Frank-Walter Steinmeier (SPD, 60) ist der beliebteste Politiker in Deutschland und von daher der natürliche Kandidat. Auch in der Union hat man wenig gegen ihn vorzubringen. SPD-Generalsekretärin Katarina Barley und andere Sozialdemokraten werben bereits öffentlich für ihn und durchbrechen so das in der Koalition verabredete Schweigen. Steinmeier dürfte das gar nicht recht sein. Er würde nur antreten, wenn eine Mehrheit sicher wäre.
Aber für die Unionsparteien als mit Abstand stärkste Kraft in der Bundesversammlung wäre die Wahl eines ausgewiesenen Sozialdemokraten kein guter Start ins Bundestagswahljahr. Angela Merkel steht unter Druck, so etwas zu vermeiden. Steinmeier könnte sich theoretisch auch von SPD, Grünen und Linken im dritten Wahlgang ins Schloss Bellevue tragen lassen, wird aber wegen seiner Beteiligung an den Reformen der Agenda 2010 von den Linken als gemeinsamer Kandidat abgelehnt.
Ein Kandidat der großen Koalition von außen
Das könnte den gordischen Knoten lösen. Genannt werden in diesem Zusammenhang vor allem Namen aus dem Kirchenbereich. Allen voran der frühere EKD-Ratspräsident Wolfgang Huber (74), aber auch sein Nachfolger, Heinrich Bedford-Strohm (56). Beide gelten freilich als SPD-nah, beide vertreten vor allem in der Flüchtlingspolitik liberale Positionen, mit denen die CSU schwer leben kann.

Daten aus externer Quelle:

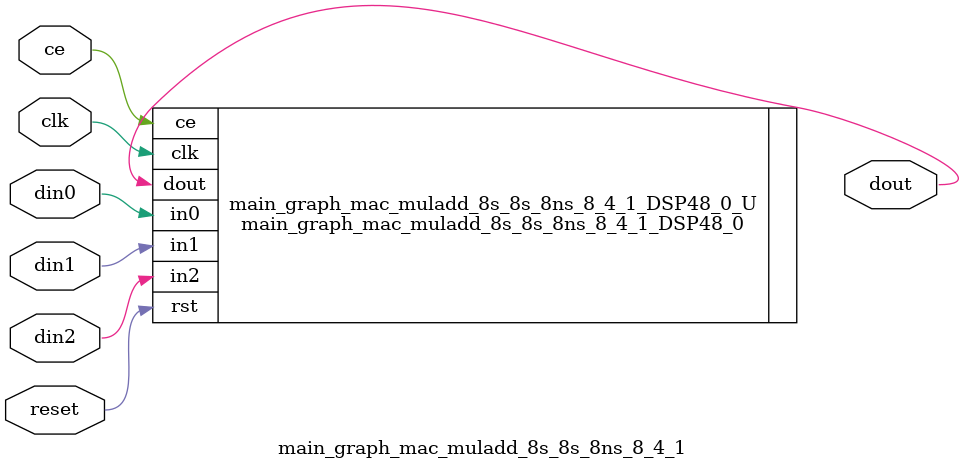
<source format=v>

module main_graph_mac_muladd_8s_8s_8ns_8_4_1(clk,reset,ce,din0,din1,din2,dout);  
parameter ID = 32'd1;
parameter NUM_STAGE = 32'd1;
parameter din0_WIDTH = 32'd1;
parameter din1_WIDTH = 32'd1;
parameter din2_WIDTH = 32'd1;
parameter dout_WIDTH = 32'd1;
input clk;
input reset;
input ce;
input[din0_WIDTH - 1:0] din0;
input[din1_WIDTH - 1:0] din1;
input[din2_WIDTH - 1:0] din2;
output[dout_WIDTH - 1:0] dout;
main_graph_mac_muladd_8s_8s_8ns_8_4_1_DSP48_0 main_graph_mac_muladd_8s_8s_8ns_8_4_1_DSP48_0_U(.clk( clk ),.rst( reset ),.ce( ce ),.in0( din0 ),.in1( din1 ),.in2( din2 ),.dout( dout ));
endmodule

</source>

Huber ist anders als Bedford-Strohm nicht mehr als Bischof aktiv, ein Vorteil. Aber auch er ist kaum jünger als Gauck. Thomas Sternberg (CDU, 64) fällt als Präsident des Zentralkomitees der deutschen Katholiken zwar in eine ähnliche Kategorie, ist aber überregional als NRW-Landtagsabgeordneter kaum bekannt. Der Präsident des Bundesverfassungsgerichts, Andreas Voßkuhle (52), wäre auch denkbar gewesen. Er wurde von SPD-Chef Sigmar Gabriel schon gefragt - und sagte ab, zum zweiten Mal nach 2012.

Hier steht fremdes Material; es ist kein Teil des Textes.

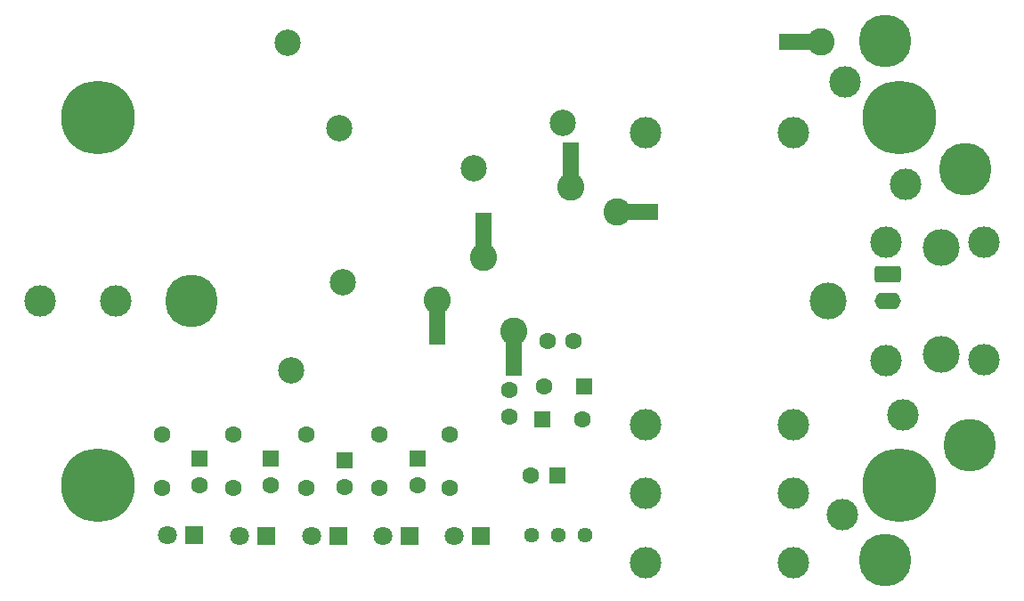
<source format=gbs>
G04 #@! TF.GenerationSoftware,KiCad,Pcbnew,9.0.4*
G04 #@! TF.CreationDate,2026-01-10T10:25:13-05:00*
G04 #@! TF.ProjectId,SignalStreamer,5369676e-616c-4537-9472-65616d65722e,rev?*
G04 #@! TF.SameCoordinates,Original*
G04 #@! TF.FileFunction,Soldermask,Bot*
G04 #@! TF.FilePolarity,Negative*
%FSLAX46Y46*%
G04 Gerber Fmt 4.6, Leading zero omitted, Abs format (unit mm)*
G04 Created by KiCad (PCBNEW 9.0.4) date 2026-01-10 10:25:13*
%MOMM*%
%LPD*%
G01*
G04 APERTURE LIST*
G04 Aperture macros list*
%AMRoundRect*
0 Rectangle with rounded corners*
0 $1 Rounding radius*
0 $2 $3 $4 $5 $6 $7 $8 $9 X,Y pos of 4 corners*
0 Add a 4 corners polygon primitive as box body*
4,1,4,$2,$3,$4,$5,$6,$7,$8,$9,$2,$3,0*
0 Add four circle primitives for the rounded corners*
1,1,$1+$1,$2,$3*
1,1,$1+$1,$4,$5*
1,1,$1+$1,$6,$7*
1,1,$1+$1,$8,$9*
0 Add four rect primitives between the rounded corners*
20,1,$1+$1,$2,$3,$4,$5,0*
20,1,$1+$1,$4,$5,$6,$7,0*
20,1,$1+$1,$6,$7,$8,$9,0*
20,1,$1+$1,$8,$9,$2,$3,0*%
G04 Aperture macros list end*
%ADD10R,1.524000X5.000000*%
%ADD11C,2.600000*%
%ADD12C,5.000000*%
%ADD13RoundRect,0.250000X-0.550000X0.550000X-0.550000X-0.550000X0.550000X-0.550000X0.550000X0.550000X0*%
%ADD14C,1.600000*%
%ADD15C,2.500000*%
%ADD16C,3.000000*%
%ADD17R,1.800000X1.800000*%
%ADD18C,1.800000*%
%ADD19O,2.500000X1.600000*%
%ADD20C,3.500000*%
%ADD21RoundRect,0.250000X-1.000000X0.550000X-1.000000X-0.550000X1.000000X-0.550000X1.000000X0.550000X0*%
%ADD22RoundRect,0.250000X0.550000X0.550000X-0.550000X0.550000X-0.550000X-0.550000X0.550000X-0.550000X0*%
%ADD23C,7.000000*%
%ADD24R,5.000000X1.524000*%
%ADD25RoundRect,0.250000X-0.550000X-0.550000X0.550000X-0.550000X0.550000X0.550000X-0.550000X0.550000X0*%
%ADD26C,1.440000*%
G04 APERTURE END LIST*
D10*
X88535900Y-82062800D03*
D11*
X88535900Y-83862800D03*
X91405900Y-90872800D03*
D10*
X91405900Y-92672800D03*
D11*
X84175900Y-87892800D03*
D10*
X84175900Y-89692800D03*
X96825900Y-75362800D03*
D11*
X96825900Y-77162800D03*
D12*
X126710000Y-63270000D03*
X134760000Y-101730000D03*
X134400000Y-75470000D03*
D13*
X82280000Y-103014315D03*
D14*
X82280000Y-105554315D03*
D15*
X87610000Y-75360000D03*
X69900000Y-63490000D03*
D16*
X128460000Y-98850000D03*
D17*
X61065000Y-110280000D03*
D18*
X58525000Y-110280000D03*
D14*
X85390000Y-100695000D03*
X85390000Y-105775000D03*
D13*
X61550000Y-103000000D03*
D14*
X61550000Y-105540000D03*
D19*
X126980000Y-88034900D03*
D20*
X132060000Y-82954900D03*
D21*
X126980000Y-85494900D03*
D20*
X132060000Y-93114900D03*
D15*
X74880000Y-71620000D03*
D22*
X95566369Y-104570000D03*
D14*
X93066369Y-104570000D03*
D12*
X126710000Y-112680000D03*
D23*
X128125000Y-70572400D03*
D13*
X75380000Y-103134315D03*
D14*
X75380000Y-105674315D03*
D20*
X121330000Y-88034900D03*
D13*
X68360000Y-103000000D03*
D14*
X68360000Y-105540000D03*
D16*
X122970000Y-67190000D03*
X128660000Y-76910000D03*
D23*
X51925000Y-105497400D03*
D16*
X53600000Y-88034900D03*
D15*
X70290000Y-94590000D03*
D14*
X71700000Y-100730000D03*
X71700000Y-105810000D03*
D12*
X60790000Y-88034900D03*
D23*
X128125000Y-105497400D03*
D16*
X122650000Y-108300000D03*
D14*
X91010000Y-99000000D03*
X91010000Y-96500000D03*
D17*
X81550000Y-110350000D03*
D18*
X79010000Y-110350000D03*
D16*
X104010000Y-72020000D03*
X104010000Y-99760000D03*
X104010000Y-106310000D03*
X104010000Y-112890000D03*
X118050000Y-72020000D03*
X118050000Y-99760000D03*
X118050000Y-106310000D03*
X118050000Y-112890000D03*
D11*
X101230000Y-79560000D03*
D24*
X102730000Y-79560000D03*
X119100000Y-63370000D03*
D11*
X120660000Y-63370000D03*
D25*
X94170000Y-99240000D03*
D14*
X97980000Y-99240000D03*
D23*
X51925000Y-70572400D03*
D14*
X78640000Y-100675000D03*
X78640000Y-105755000D03*
D15*
X75170000Y-86270000D03*
D22*
X98160686Y-96170000D03*
D14*
X94350686Y-96170000D03*
D17*
X74735000Y-110360000D03*
D18*
X72195000Y-110360000D03*
D26*
X98250000Y-110300000D03*
X95710000Y-110300000D03*
X93170000Y-110300000D03*
D14*
X97150000Y-91800000D03*
X94650000Y-91800000D03*
X58040000Y-100745000D03*
X58040000Y-105825000D03*
D16*
X126800000Y-93660000D03*
X136120000Y-93610000D03*
X126850000Y-82390000D03*
D14*
X64770000Y-100730000D03*
X64770000Y-105810000D03*
D16*
X136120000Y-82440000D03*
D17*
X67875000Y-110320000D03*
D18*
X65335000Y-110320000D03*
D15*
X96130000Y-71050000D03*
D17*
X88335000Y-110350000D03*
D18*
X85795000Y-110350000D03*
D16*
X46410000Y-88034900D03*
M02*

</source>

Neuerdings fällt auch der Blick auf Frank-Jürgen Weise, der als Chef der Bundesagentur für Arbeit aufhört. Er wird an diesem Sonnabend 65 Jahre alt, CDU-Mitglied und weit über alle Parteigrenzen anerkannt. Aber er ist mehr Manager als Politiker. Oft genannt wird noch die renommierte Sozialwissenschaftlerin Jutta Allmendinger (60). Für sie spricht, dass dann erstmals eine Frau das höchste Staatsamt bekleiden würde. Gegen sie ihr SPD-Parteibuch. Petra Roth, langjährige Frankfurter Oberbürgermeisterin und Präsidentin des Städtetages, ist zwar in der CDU, aber mit 72 ebenfalls nicht mehr die Jüngste.
Ein Kandidat einer anderen Koalition
Im Falle einer schwarz-grünen Zusammenarbeit könnte die Wahl außer auf Lammert auch auf die grüne Fraktionschefin Katrin Göring-Eckardt (50) fallen, Vizepräsidentin des Bundestages und EKD-Synodale. Oft genannt wird auch der grüne Ministerpräsident von Baden-Württemberg, Winfried Kretschmann (68), der freilich in Stuttgart unabkömmlich ist. Für ein rein linkes Bündnis, das aber in den ersten beiden Wahlgängen in der Minderheit wäre, wird immer wieder der Name des Schriftstellers Navid Kermani (48) genannt. Er ist Muslim und iranischer Abstammung, seine Wahl wäre ein bemerkenswertes, aber auch konfrontatives Signal, das viele scheuen. Unklar ist, ob er überhaupt wollen würde.